**Selected text:**
Interview with Christopher Hopper

(Fifth in a series of interviews with the Motiv8 Fantasy Fiction Tour authors.)


Christopher Hopper ( is an international speaker, recording artist, and ordained minister who has also written two books in a trilogy that will be completed in late 2009. He travels internationally to speak at schools, churches, and conferences. Recently, Mr. Hopper did an e-mail interview with Incredibooks.

Incredibooks: Have you always liked writing, or was it an acquired taste?

Christopher Hopper: I was always a highly imaginative boy, so when I took creative writing in 7th grade, it was something I excelled at. Not for the grammatical reasons of some of my brighter friends, but for the content and thought flow of my story lines. All through high school my teachers encouraged me in my writing. Despite the “slow reader” label I received in elementary school-something I struggled with for many years-I know that those encouraging words were jewels that have enabled me to this day. Words of a teacher are powerful things, to be sure. 

IB: What were some of your favorite books growing up?

CH: The Chronicles of Narnia by C.S. Lewis and Tales of The Kingdom by David & Karen Mains. I loved having stories read to me as a youth, something my parents always did as well as certain teachers in school-something my wife and I try to do for our children today. 

IB: When you were younger, did you ever imagine that you would become an author?

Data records
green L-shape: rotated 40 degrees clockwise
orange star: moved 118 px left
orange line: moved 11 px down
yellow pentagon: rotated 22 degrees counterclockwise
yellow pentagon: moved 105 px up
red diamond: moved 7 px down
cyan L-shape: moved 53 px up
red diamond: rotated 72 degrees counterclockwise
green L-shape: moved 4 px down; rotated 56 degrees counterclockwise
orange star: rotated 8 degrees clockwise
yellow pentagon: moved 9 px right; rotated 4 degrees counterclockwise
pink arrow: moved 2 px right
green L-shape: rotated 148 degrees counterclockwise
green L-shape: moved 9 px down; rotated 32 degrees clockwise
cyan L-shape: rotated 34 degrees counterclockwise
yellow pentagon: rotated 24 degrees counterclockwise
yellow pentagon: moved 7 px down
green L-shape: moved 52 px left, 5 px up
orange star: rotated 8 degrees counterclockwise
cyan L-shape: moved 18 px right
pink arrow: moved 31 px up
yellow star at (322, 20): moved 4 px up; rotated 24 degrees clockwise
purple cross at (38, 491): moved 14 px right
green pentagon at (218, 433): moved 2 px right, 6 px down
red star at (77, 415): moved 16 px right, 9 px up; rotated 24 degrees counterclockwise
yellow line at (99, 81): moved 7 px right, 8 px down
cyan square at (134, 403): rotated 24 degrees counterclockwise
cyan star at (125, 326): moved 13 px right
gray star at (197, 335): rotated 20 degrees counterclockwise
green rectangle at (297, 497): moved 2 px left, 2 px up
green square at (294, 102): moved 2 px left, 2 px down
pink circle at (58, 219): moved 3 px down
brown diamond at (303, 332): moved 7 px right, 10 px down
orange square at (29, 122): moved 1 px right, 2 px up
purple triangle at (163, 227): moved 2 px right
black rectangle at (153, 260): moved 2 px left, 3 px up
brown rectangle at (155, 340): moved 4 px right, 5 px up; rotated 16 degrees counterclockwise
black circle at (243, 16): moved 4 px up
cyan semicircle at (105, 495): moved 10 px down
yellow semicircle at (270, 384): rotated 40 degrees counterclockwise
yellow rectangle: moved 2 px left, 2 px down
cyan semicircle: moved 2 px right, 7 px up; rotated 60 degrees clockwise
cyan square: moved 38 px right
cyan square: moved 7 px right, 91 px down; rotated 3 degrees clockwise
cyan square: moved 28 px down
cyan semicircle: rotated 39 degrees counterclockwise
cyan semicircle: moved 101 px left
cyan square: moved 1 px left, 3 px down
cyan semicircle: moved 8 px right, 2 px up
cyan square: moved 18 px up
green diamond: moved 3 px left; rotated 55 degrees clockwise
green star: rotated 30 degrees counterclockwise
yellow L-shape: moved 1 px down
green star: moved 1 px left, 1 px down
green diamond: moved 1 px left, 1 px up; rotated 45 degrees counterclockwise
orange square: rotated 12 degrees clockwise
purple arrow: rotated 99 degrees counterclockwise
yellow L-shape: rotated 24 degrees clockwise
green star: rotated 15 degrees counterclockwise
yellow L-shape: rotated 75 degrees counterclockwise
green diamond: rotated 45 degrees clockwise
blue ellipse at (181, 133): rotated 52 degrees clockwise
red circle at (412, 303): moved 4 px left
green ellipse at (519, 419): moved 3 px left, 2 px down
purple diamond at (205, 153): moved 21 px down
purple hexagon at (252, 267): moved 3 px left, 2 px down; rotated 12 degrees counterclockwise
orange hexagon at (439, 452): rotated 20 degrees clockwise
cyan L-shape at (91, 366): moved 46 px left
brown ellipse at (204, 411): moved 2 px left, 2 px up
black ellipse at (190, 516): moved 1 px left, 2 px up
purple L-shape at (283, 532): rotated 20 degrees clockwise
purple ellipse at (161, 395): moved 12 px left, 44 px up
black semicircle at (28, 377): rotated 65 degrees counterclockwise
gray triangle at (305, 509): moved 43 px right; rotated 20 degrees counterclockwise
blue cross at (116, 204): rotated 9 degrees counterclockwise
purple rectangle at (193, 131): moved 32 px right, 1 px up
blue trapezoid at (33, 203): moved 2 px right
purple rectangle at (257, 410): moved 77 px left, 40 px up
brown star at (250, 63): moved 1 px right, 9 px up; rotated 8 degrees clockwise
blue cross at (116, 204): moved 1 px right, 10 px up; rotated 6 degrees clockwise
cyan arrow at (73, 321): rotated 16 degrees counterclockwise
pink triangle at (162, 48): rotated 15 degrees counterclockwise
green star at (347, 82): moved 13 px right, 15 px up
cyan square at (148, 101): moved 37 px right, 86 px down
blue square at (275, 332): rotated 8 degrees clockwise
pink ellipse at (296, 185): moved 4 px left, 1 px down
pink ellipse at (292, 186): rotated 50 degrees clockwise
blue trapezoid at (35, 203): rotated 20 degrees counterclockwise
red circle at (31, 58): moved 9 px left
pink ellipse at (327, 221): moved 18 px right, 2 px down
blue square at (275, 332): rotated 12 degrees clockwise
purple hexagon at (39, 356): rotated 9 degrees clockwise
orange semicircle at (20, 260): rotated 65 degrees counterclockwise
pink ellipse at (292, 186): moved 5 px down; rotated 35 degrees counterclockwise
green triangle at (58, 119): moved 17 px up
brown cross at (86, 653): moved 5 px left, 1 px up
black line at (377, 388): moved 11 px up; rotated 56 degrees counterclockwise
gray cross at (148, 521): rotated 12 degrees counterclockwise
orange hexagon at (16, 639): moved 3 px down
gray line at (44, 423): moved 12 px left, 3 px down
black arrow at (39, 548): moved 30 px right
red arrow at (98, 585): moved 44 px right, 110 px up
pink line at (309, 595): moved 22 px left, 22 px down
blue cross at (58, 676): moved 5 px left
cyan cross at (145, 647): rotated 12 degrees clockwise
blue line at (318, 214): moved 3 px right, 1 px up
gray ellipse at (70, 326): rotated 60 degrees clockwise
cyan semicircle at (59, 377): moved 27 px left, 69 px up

**Set task 1:** Say whether each statement agrees with the interview with Christopher Hopper, answering yes or no and quoting the deciding words of the interview: (a) Hopper has written two books in a trilogy that will be completed in late 2009. (b) Hopper took creative writing in 9th grade. (c) The Chronicles of Narnia was among Hopper's favorite books growing up.
**Set task 2:** Rewrite the entries from the first one through the line containing "green L-shape: moved 4", replacing "pentagon" with "hexagon" and leaving everything else unchanged.
The interview and the entries come from unrelated sources.

**Answer 1:**
(a) Yes: "has also written two books in a trilogy that will be completed in late 2009"
(b) No: "when I took creative writing in 7th grade"
(c) Yes: "The Chronicles of Narnia by C.S. Lewis"

**Answer 2:**
green L-shape: rotated 40 degrees clockwise
orange star: moved 118 px left
orange line: moved 11 px down
yellow hexagon: rotated 22 degrees counterclockwise
yellow hexagon: moved 105 px up
red diamond: moved 7 px down
cyan L-shape: moved 53 px up
red diamond: rotated 72 degrees counterclockwise
green L-shape: moved 4 px down; rotated 56 degrees counterclockwise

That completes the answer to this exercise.